Where will the money come from? The entire debt of the United States government is officially supposed to be twelve trillion dollars, so this proposal calls for increasing that debt by eight times! That's an order of magnitude more debt, and that's just the money cost. What about the environmental cost? All the mountain tops that will have to be leveled for wind turbine installation, like the proposal they are starting to put into motion in Maine, is an interesting subject for study all by itself.

Beyond that consider that the deserts will need to be covered with photovoltaic arrays. And we have not even considered the tidal dams, the wave energy collectors, and all the other pie in the sky neato-tech that will need to be invented to make this pipe dream come true. And for what? The AGW debate starts with a supposed increase in temperatures, but it seems to end there as well. Forgotten, beyond the question of human causeation, is whether any of this investment and destruction of habitat will change the course of terrestrial weather. Further, we need to see a debate on the effect of warming itself. Is it a bad thing, or a good thing for humanity? Making Canada and Siberia productive for food agriculture might just be a good thing. But to the true believer, this is not even part of the debate. Maybe Gaea is providing for burgeoning population by removing the protective ice cover from immense regions for human habitation and exploitation.

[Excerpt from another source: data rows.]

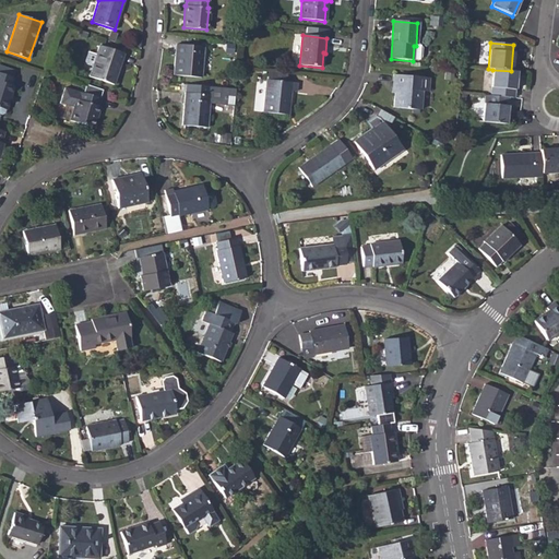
[(173,75),(200,78),(203,47),(176,45),(173,75)]
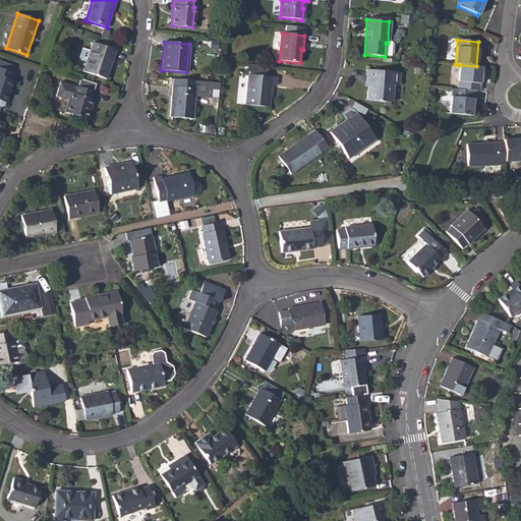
[(82,71),(106,79),(115,50),(92,43),(82,71)]
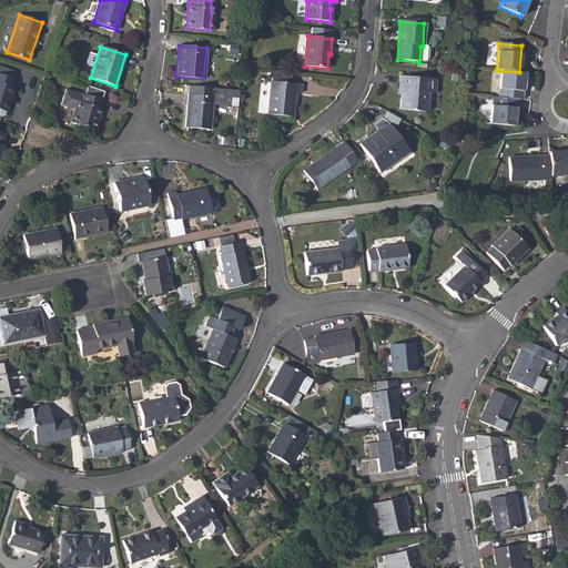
[(427,59),(428,50),(425,47),(423,47),(421,47),(419,62),(424,62),(427,59)]
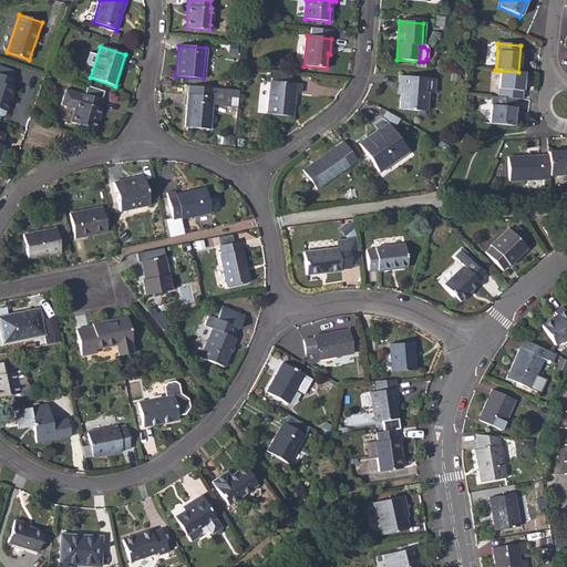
[(0,68),(0,74),(12,79),(14,73),(0,68)]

Maybe that is what this entire debate is really about.

This all presupposes that climate conditions will remain the way they are, which seems to be to be a revealing bit of the Warmist mentality. If they truly believe that climate is changing due to human activity, then they should also believe that weather will also be changing. After all, isn't the utility of a solar generation site linked to the local weather? If a trend to more cloud cover develops, that would affect generation. And should changing conditions act on the viability of wind farms, should they look to possible changes in wind patterns? Wouldn't the mere existence of massive wind farms remove wind energy from the system, and thus slow the wind itself?

One might say that is all hypothetical, but then the entire body of AGW science is hypothetical. There are no experiments in climate science, only observations and predictions. To the extent that the models in use are now twenty years old, could we not consider the fact that those predictions predict the first ten of those years pretty well, but they fail to predict anything of value for the second decade at all? And now data has been collected that seem to show that wind velocity, and thus power available for harvesting, is reducing. Amazingly, Warmists dismiss this research, because the observations are not predicted their models. Isn't that the exact opposite of the scientific method? Shouldn't the prediction, the theory itself, change when new observations, new data, come to light?